When I was a kid, I was lucky enough to attend a cricket coaching camp run by Tom Graveney. He told us that batting was essentially a simple art: if the ball is full, you go forward and drive through the line of the ball. If the ball is short, you go back and basically play the same shot.

Kevin Pietersen ignores all this. If the ball is full he goes forward, and if the ball is short he … err … goes forward. His eye must be amazing, and his hand-eye coordination awesome. If you want to be successful in Australia, you need to have a strong back-foot game – unless, of course, you’re a genius.

When KP brought up his century yesterday, he hadn’t scored a single run behind square on the offside. Just think about that for a second. No deflections down to third man, no edges through the slips, and not a single back cut.

Pietersen doesn’t cut. He can’t. He just gets on the front foot, no matter how short the ball is, and carves it through the covers, or opens the face and deliberately slices it over point. How can you do this in test cricket against 90mph deliveries?

It’s even more amazing when you consider that KP grew up in a country like South Africa, where the pitches are hard and the bowling is fierce.
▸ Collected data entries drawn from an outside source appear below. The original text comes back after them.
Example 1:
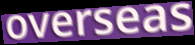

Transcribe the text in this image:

overseas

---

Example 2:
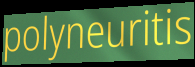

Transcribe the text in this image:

polyneuritis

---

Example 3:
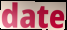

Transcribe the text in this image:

date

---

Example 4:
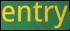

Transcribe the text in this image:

entry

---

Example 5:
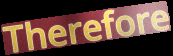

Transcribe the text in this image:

ThereforeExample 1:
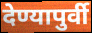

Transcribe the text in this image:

देण्यापुर्वी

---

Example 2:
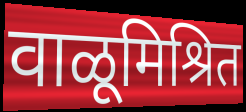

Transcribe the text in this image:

वाळूमिश्रित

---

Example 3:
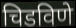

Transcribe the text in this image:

चिडविणे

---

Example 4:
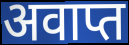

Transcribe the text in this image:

अवाप्त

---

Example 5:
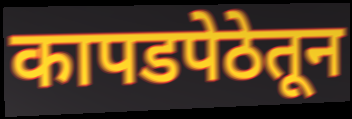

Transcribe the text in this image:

कापडपेठेतून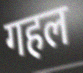
गहल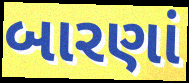
બારણાંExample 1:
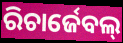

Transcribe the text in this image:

ରିଚାର୍ଜେବଲ୍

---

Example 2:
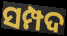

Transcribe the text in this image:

ସମ୍ପଦ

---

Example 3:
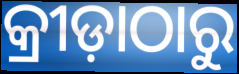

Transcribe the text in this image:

କ୍ରୀଡ଼ାଠାରୁ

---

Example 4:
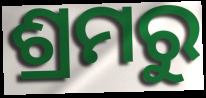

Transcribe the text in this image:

ଶ୍ରମରୁ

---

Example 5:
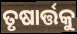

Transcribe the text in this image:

ତୃଷାର୍ତ୍ତକୁ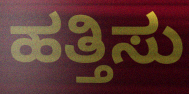
ಹತ್ತಿಸು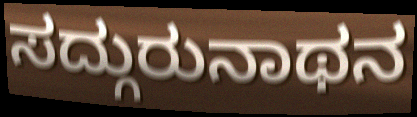
ಸದ್ಗುರುನಾಥನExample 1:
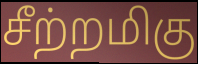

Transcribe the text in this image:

சீற்றமிகு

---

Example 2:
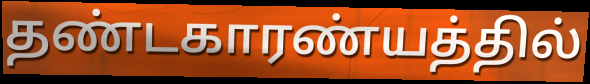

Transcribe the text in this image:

தண்டகாரண்யத்தில்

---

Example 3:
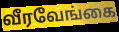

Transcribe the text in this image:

வீரவேங்கை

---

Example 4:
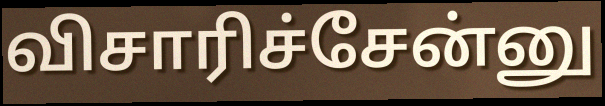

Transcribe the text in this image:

விசாரிச்சேன்னு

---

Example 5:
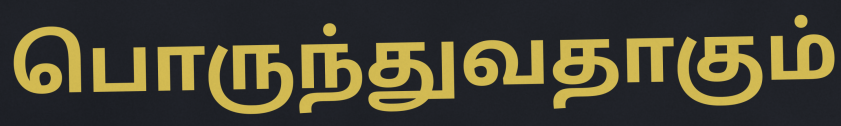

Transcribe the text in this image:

பொருந்துவதாகும்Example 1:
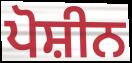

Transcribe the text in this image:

ਪੋਸ਼ੀਨ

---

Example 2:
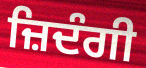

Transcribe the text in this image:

ਜ਼ਿਦੰਗੀ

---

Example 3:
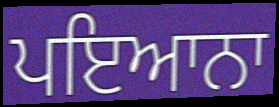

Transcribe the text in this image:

ਪਇਆਨਾ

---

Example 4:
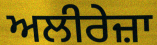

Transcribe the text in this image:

ਅਲੀਰੇਜ਼ਾ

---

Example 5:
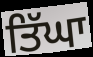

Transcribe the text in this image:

ਤਿੱਘਾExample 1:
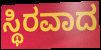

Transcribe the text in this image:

ಸ್ಥಿರವಾದ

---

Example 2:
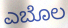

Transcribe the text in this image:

ಎಬೊಲ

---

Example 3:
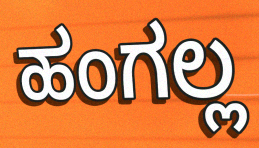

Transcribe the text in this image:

ಹಂಗಲ್ಲ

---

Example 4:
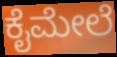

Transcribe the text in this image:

ಕೈಮೇಲೆ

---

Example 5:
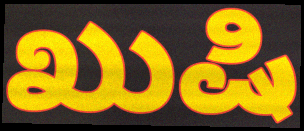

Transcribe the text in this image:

ಖುಷಿ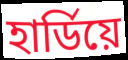
হাৰ্ডিয়েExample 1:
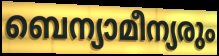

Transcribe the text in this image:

ബെന്യാമീന്യരും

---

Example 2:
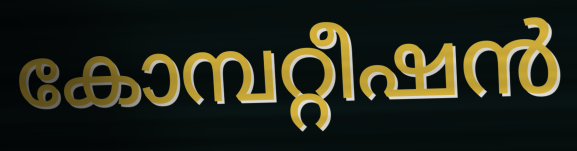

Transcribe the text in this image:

കോമ്പറ്റീഷൻ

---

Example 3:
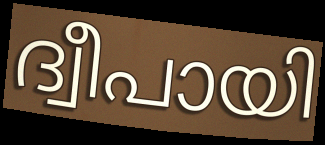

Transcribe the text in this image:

ദ്വീപായി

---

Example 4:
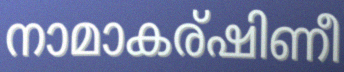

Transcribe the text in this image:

നാമാകര്ഷിണീ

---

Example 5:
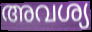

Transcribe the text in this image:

അവശ്യ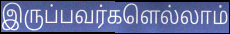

There must have been a surfeit of fast bowlers queuing up to knock his block off.

Although I’d hesitantly suggest that KP is a little vulnerable to the short stuff – Glenn McGrath ended his tour in 2006/07 when KP walked into a rib cracker – the statistics say otherwise. Peter Siddle’s attempts to bounce him out yesterday were laughable. It just brought a flurry of boundaries. Brett Lee tried the same thing at the Oval in 2005, but the ball kept disappearing into the crowd.

However, if I was Ricky Ponting, and thank God I’m not, I wouldn’t give up on the short ball just yet. Ryan Harris almost decapitated KP yesterday morning and I still think a surprise short ball could undo him later in the series. The secret of course, is not to telegraph the ploy by putting three men on the leg-side boundary and then bowling EVERY ball short.
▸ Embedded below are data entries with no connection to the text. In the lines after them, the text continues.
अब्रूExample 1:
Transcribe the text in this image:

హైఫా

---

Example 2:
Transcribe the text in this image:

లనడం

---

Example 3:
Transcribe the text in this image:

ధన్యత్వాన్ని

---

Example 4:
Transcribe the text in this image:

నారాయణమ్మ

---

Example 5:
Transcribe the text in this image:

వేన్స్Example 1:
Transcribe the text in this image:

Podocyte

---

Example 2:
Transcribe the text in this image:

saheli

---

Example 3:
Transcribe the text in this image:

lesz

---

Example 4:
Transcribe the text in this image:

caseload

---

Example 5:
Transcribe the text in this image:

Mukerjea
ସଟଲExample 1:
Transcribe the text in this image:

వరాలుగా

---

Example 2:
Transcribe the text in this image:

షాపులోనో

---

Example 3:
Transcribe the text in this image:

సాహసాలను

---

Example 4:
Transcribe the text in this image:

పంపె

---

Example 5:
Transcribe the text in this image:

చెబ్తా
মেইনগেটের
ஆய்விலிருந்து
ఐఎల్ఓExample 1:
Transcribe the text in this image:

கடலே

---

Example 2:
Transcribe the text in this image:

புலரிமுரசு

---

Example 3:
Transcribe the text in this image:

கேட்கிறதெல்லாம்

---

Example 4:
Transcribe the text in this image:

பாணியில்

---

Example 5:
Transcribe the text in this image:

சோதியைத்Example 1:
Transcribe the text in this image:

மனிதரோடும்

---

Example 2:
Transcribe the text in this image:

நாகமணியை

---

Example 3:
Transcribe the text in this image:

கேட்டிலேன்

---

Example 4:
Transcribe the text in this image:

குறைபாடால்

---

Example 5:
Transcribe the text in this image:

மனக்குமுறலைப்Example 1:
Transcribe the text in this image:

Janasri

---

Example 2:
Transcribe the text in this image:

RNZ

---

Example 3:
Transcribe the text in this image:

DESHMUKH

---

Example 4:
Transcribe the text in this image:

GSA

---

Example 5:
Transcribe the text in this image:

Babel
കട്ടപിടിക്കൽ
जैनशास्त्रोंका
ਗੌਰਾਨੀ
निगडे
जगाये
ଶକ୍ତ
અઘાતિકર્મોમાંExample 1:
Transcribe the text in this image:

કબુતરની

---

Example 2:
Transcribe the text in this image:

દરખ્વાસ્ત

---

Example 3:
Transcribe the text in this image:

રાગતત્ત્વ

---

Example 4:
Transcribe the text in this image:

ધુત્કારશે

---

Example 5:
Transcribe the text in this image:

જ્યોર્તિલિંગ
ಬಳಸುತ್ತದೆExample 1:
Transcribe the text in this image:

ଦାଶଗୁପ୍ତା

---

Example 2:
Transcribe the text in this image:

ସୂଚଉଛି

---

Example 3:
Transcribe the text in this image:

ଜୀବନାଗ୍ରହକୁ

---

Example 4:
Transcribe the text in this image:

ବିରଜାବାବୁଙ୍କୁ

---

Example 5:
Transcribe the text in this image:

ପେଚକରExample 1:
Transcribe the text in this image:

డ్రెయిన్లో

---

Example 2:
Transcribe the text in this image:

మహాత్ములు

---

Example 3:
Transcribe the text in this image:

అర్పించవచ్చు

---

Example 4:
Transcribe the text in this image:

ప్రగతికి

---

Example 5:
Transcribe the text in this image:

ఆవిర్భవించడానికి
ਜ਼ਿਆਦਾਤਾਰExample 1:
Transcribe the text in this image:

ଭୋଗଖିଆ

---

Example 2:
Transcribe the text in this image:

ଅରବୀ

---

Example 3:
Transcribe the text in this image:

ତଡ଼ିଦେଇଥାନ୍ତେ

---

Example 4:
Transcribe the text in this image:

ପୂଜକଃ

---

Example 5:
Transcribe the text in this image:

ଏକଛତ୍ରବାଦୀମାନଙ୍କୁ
Bouncers are quick enough when you’re twenty two yards away – just ask Michael Clarke – but KP rushes down the pitch and plays bumpers off nineteen yards most of the time. He must have balls of steel.
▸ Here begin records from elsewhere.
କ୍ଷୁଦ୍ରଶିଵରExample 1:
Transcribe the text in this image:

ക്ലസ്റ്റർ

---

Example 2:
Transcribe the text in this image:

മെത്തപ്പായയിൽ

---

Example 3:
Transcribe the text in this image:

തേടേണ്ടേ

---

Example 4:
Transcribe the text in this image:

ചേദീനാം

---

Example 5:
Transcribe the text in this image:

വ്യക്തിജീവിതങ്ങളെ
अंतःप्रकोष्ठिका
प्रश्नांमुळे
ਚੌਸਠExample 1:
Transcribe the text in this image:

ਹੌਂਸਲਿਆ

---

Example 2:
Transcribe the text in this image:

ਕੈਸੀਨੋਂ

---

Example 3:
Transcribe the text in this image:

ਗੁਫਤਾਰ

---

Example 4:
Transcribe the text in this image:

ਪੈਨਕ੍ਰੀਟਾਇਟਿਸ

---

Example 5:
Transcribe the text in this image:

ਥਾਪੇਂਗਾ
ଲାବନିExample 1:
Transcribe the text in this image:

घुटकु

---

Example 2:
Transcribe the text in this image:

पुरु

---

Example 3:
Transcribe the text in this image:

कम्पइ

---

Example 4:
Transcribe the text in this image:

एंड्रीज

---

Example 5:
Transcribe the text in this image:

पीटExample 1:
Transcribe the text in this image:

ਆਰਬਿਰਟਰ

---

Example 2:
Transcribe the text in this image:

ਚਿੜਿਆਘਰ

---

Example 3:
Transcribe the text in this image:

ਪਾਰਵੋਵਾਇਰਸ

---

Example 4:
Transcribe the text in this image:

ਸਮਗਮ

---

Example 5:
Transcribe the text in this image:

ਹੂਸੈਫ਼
Shane Warne said on commentary yesterday that KP was the most naturally talented batsman he’d seen in twenty years of playing first class cricket. We concur. There’s no way that anybody other than a genius can bat with a technique so simple – or so one-dimensional.

Kevin Pietersen is effectively half a batsman. Imagine how good he would be if he could actually play off the back foot? My suspicion, however, is that we should enjoy him while we can. He surely can’t have much time left at the top.

Pietersen is only thirty years old, but when his eye starts to deteriorate in three to five years time, it’s surely impossible for him to keep playing the same way. Once his eye starts to go, he won’t be able to fall back on a solid method.

But what do we know? Everything about KP’s batting defies logic. In our opinion, he’s the greatest cricketing entertainer in the world today. And after yesterday’s exploits, who would disagree? Pietersen might only be half a batsman, but he ain’t half good.